'''
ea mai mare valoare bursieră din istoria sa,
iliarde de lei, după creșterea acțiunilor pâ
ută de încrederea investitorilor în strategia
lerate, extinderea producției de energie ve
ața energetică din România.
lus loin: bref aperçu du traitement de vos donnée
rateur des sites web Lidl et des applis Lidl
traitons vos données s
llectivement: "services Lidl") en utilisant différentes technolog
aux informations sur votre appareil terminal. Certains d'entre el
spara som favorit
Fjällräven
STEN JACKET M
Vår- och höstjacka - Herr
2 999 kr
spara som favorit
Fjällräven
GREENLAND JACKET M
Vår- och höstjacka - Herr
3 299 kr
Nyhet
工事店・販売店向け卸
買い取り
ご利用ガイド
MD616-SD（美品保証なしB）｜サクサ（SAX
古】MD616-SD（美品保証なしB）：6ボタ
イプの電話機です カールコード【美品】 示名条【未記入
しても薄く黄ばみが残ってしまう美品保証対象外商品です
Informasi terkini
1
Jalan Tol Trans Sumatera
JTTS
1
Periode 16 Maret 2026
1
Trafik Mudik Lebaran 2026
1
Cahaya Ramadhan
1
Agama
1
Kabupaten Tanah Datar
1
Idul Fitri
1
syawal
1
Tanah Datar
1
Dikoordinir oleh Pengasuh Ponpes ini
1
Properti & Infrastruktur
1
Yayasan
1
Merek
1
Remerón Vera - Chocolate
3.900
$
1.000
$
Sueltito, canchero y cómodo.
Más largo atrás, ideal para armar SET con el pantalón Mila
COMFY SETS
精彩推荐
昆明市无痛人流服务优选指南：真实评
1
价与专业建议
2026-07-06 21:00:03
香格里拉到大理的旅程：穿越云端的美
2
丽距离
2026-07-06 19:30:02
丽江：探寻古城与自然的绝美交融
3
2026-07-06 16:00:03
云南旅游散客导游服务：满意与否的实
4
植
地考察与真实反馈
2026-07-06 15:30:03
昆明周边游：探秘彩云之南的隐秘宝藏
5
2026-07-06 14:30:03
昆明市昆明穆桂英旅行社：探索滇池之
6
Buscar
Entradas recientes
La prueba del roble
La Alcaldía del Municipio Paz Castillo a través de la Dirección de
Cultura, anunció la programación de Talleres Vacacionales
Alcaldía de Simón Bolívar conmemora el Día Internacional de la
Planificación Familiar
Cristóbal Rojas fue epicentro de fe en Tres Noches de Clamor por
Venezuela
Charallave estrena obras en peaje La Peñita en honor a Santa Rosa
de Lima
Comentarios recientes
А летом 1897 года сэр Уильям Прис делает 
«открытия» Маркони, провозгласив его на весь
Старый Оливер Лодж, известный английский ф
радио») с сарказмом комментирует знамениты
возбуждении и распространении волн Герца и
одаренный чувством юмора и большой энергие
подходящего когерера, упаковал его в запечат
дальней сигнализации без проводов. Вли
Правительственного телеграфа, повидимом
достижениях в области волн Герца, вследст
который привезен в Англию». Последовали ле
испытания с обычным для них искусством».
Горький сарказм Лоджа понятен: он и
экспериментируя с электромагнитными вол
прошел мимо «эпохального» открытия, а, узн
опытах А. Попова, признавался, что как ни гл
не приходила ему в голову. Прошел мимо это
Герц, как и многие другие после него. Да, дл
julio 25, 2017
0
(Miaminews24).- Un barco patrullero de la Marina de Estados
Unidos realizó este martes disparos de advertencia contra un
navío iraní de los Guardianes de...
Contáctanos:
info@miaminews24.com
'''
From the material above, retype precisely the lines between the line holding "возбуждении и распространении волн Герца и" and the line holding "Unidos realizó este", inclusive, and nothing beyond them.

**Response**:
возбуждении и распространении волн Герца и
одаренный чувством юмора и большой энергие
подходящего когерера, упаковал его в запечат
дальней сигнализации без проводов. Вли
Правительственного телеграфа, повидимом
достижениях в области волн Герца, вследст
который привезен в Англию». Последовали ле
испытания с обычным для них искусством».
Горький сарказм Лоджа понятен: он и
экспериментируя с электромагнитными вол
прошел мимо «эпохального» открытия, а, узн
опытах А. Попова, признавался, что как ни гл
не приходила ему в голову. Прошел мимо это
Герц, как и многие другие после него. Да, дл
julio 25, 2017
0
(Miaminews24).- Un barco patrullero de la Marina de Estados
Unidos realizó este martes disparos de advertencia contra un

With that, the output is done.